Kuchnia „Syreny” to jeden z najbardziej czasochłonnych, ale też pracochłonnych projektów, na które się porwaliśmy. Pochłonął nas on na setki godzin, podczas których – minuta po minucie – pochyleni nad stołami stolarskimi, ostrożnie zdejmowaliśmy dłutem kolejne warstwy drewna. Każdy stylizowany liść na każdym froncie jest zaplanowany. Czy wiecie, że drewno potrafi się „odwdzięczyć” za taką staranność? Podczas rzeźbienia okazuje się nagle, że układ odcieni albo słojów idealnie pasuje do rysunku, który właśnie wydobywamy.

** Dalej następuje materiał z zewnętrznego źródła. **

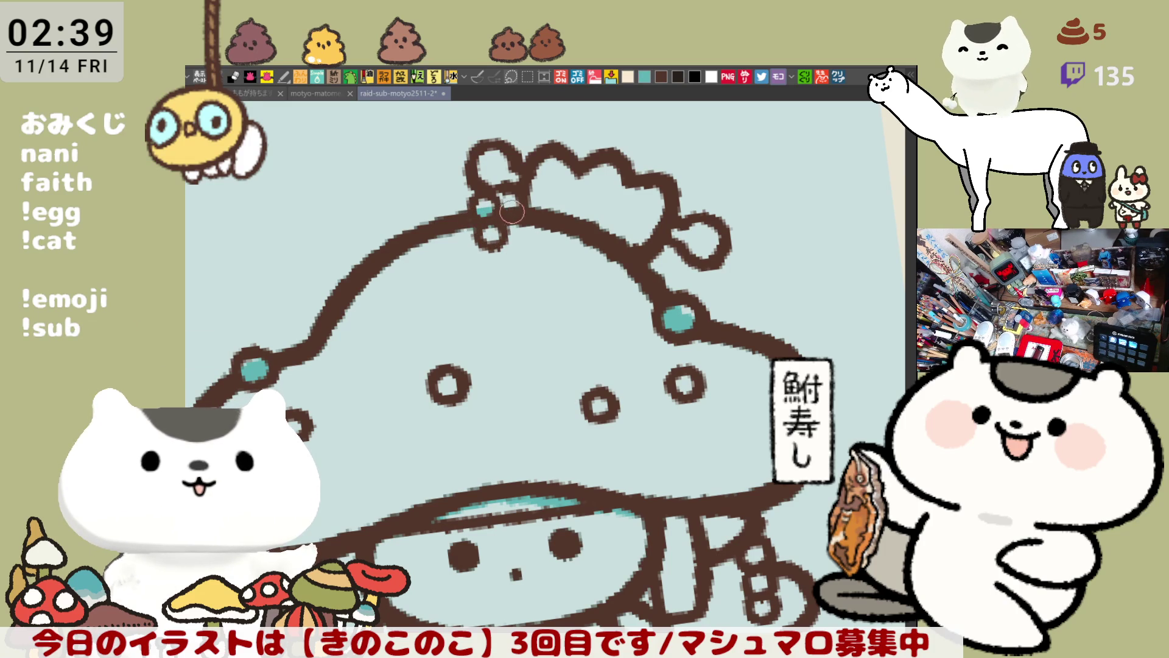
mouse_move(501, 240)
mouse_down()
mouse_move(548, 248)
mouse_move(578, 236)
mouse_move(569, 247)
mouse_up()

Zanim jeszcze w kuchni pojawiły się Syreny, na każdym froncie szafki wyrzeźbiliśmy bogaty motyw z winogron, a także liści akantu, otaczających tarczę herbową Gdańska. Także szuflady doczekały się subtelnego ornamentu roślinnego. Dekoracje wychodzą jednak poza same fronty i pojawiają się także na gzymsach, inspirowanych tradycyjnymi meblami gdańskimi. Wszystkie krawędzie są gładkie, i aksamitne w dotyku. A blaty? Pierwsze skojarzenie – marmur. Jednak marmur jest chłodny, a drewno – ciepłe. Dlatego zdecydowaliśmy się w tak przytulnej kuchni wykonać także wszystkie blaty ze starannie wygładzonego drewna.
Wreszcie przyszedł czas na rzeźby. Górne szafki zwieńczyły – nieodłączne – gdańskie lwy. Boczny stolik mocno chwycił muskularny Neptun. Na szafkach pojawiły się natomiast wysmukłe Syreny. Te delikatne nimfy spoglądają łagodnie na mieszkańców, jak strażniczki domowego ogniska, a jednocześnie emanują tajemniczym, kobiecym czarem... Tak subtelne postacie nie mogłyby podtrzymywać mebli, dlatego do ich orszaku, pośrodku kompozycji, dodaliśmy jeszcze dwa stylizowane lwy, symbolizujące siłę i królewskość.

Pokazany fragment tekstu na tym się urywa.